** Text block **
Would you buy this shirt? I will need a new name for my clothing line. Hmmmm.


My third task was for it to email out a series of introduction emails to a list of emails I had. This, Agent completed without much fuss. However, it was miles slower than if a human administrative assistant were to do it.


My Takeaway


The autonomy of ChatGPT Agent still leaves much to be desired. It doesn’t yet demonstrate the practical intelligence or “street smarts” of a capable assistant familiar with how to leverage AI tools. That said, it’s still extraordinary that we’re at a point where we can even trial something like this.


A better-performing alternative I’ve found is Vy Intercept. It lets you record a task on-screen, training Vy to mimic and repeat it. If the workflow is straightforward and repetitive, Vy handles it well.


Why are they still so slow?


Apart from my review, I’ve also read numerous other reviews on the web about other users’ experience testing our the Agent for different tasks. The unified response is that it’s very slow, and most of the time, the user ends up pretty frustrated and completes the task themselves. So why are they still slow?

** Assignment 1 **
In the ChatGPT Agent review, which alternative does the writer say performs better?
** Assignment 2 **
Print the stretch of the ChatGPT Agent review from "My Takeaway" through "something like this.".
** Assignment 3 **
Carry on the ChatGPT Agent review from the point where it stops.

Stored data entries

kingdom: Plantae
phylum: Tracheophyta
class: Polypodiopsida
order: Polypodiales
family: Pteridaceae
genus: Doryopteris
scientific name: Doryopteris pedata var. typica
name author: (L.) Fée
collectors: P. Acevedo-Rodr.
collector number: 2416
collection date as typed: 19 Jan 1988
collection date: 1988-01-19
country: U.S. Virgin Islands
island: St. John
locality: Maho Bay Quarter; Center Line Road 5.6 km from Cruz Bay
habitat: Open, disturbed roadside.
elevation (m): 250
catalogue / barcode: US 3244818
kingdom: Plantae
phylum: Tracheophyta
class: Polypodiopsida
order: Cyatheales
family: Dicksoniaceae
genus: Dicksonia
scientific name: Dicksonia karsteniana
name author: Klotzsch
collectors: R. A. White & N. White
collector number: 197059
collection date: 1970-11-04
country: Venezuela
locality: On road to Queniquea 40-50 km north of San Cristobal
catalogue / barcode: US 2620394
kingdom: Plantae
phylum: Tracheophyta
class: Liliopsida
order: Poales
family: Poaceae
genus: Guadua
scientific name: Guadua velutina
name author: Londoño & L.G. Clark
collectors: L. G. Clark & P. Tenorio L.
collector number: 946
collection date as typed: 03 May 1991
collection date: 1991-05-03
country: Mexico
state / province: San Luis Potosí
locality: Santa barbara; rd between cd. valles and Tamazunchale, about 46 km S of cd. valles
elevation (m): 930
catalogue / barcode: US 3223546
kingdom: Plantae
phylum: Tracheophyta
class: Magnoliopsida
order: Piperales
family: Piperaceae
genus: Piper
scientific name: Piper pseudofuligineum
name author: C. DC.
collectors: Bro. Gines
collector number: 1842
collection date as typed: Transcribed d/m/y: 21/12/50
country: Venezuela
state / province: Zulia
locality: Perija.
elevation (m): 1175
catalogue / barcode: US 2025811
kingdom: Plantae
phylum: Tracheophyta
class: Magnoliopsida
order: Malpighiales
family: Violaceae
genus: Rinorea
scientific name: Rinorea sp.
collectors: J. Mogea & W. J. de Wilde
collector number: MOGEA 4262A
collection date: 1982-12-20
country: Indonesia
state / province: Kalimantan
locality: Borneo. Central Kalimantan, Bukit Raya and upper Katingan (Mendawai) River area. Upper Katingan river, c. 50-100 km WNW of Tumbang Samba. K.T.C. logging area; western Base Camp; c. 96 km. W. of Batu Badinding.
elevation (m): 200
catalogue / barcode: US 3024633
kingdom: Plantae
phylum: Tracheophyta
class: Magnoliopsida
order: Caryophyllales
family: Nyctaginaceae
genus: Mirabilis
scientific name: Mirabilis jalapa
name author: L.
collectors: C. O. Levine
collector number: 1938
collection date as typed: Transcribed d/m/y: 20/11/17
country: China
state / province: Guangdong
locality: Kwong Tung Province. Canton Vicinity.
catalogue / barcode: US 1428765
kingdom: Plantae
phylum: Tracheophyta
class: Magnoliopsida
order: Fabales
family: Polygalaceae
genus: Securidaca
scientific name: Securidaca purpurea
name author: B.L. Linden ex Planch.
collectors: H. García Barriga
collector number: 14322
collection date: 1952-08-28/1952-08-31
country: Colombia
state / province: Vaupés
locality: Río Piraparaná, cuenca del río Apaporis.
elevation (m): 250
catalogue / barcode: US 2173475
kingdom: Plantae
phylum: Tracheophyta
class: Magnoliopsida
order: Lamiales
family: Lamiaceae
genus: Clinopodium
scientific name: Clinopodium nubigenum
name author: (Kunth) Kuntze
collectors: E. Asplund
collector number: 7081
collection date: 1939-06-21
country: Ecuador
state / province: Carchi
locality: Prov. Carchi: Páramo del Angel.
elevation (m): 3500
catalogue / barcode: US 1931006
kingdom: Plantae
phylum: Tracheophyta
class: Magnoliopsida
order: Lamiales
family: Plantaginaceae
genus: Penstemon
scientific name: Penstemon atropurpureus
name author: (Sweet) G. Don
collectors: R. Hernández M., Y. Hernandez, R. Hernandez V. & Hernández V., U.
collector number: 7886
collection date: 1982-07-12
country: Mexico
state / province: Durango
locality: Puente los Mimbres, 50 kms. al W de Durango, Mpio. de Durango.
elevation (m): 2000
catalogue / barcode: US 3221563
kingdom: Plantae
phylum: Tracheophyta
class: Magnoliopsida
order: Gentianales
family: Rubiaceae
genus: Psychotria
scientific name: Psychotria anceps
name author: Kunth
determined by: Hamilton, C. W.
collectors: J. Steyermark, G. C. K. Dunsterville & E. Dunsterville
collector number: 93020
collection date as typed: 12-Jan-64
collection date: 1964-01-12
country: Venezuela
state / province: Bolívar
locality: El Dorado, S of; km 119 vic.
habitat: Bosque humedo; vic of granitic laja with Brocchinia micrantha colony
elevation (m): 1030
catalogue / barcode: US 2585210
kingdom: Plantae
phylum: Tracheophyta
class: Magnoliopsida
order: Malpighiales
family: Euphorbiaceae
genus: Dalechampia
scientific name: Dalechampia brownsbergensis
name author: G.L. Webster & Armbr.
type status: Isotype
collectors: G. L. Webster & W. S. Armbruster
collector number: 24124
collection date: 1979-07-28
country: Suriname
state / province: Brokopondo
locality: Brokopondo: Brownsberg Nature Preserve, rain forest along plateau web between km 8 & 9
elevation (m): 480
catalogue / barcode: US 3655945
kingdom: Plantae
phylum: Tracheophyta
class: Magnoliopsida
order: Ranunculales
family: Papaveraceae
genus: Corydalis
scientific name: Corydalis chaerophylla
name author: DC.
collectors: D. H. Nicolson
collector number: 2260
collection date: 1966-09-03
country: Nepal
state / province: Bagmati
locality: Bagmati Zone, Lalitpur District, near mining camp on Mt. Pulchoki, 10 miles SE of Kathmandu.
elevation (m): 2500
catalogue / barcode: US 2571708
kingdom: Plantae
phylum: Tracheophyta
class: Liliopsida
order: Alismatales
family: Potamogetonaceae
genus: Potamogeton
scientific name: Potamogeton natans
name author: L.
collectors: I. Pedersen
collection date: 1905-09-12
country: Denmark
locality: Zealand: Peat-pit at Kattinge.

** Expected answer 1 **
Vy Intercept

** Expected answer 2 **
My Takeaway


The autonomy of ChatGPT Agent still leaves much to be desired. It doesn’t yet demonstrate the practical intelligence or “street smarts” of a capable assistant familiar with how to leverage AI tools. That said, it’s still extraordinary that we’re at a point where we can even trial something like this.

** Expected answer 3 **
Because of how they're fundamentally built. Right now, most agents interact with the web the same way a human would: by clicking through websites, logging in, waiting for pages to load, and trying to visually understand what’s on the screen. This is inherently slow compared to direct API calls, which are much faster and more precise. The agents aren't just following a script; they’re trying to reason through what to do next with each step, often generating code or instructions on the fly. That kind of reasoning takes time, especially when the system is built to be cautious and avoid mistakes.


They’re also limited by their lack of deep memory or context. If they don’t remember your preferences or past actions, they end up repeating steps or asking for things you've already provided. This adds friction and slows things down. Security restrictions make things worse. These agents are often run in sandboxed environments to keep them from doing anything dangerous or unauthorized, but that security comes with performance tradeoffs.


On top of that, because most websites are built for humans, not machines, agents are forced to use awkward workarounds, like scanning the page visually instead of calling an internal API. It’s the equivalent of having a robot navigate a house without being allowed to use the doors or light switches directly. Until these agents are given more direct access, deeper memory, and tighter integrations with the systems they’re meant to help with, they’ll continue to feel sluggish. The promise is there, but the infrastructure still needs to catch up.


Be Careful What You Connect


One thing I quickly learned: you need to be cautious when logging the Agent into external sites like Gmail, Google Drive, or GitHub. Once authenticated, it can access files, emails, calendars, even take actions on your behalf, like modifying settings or sharing documents.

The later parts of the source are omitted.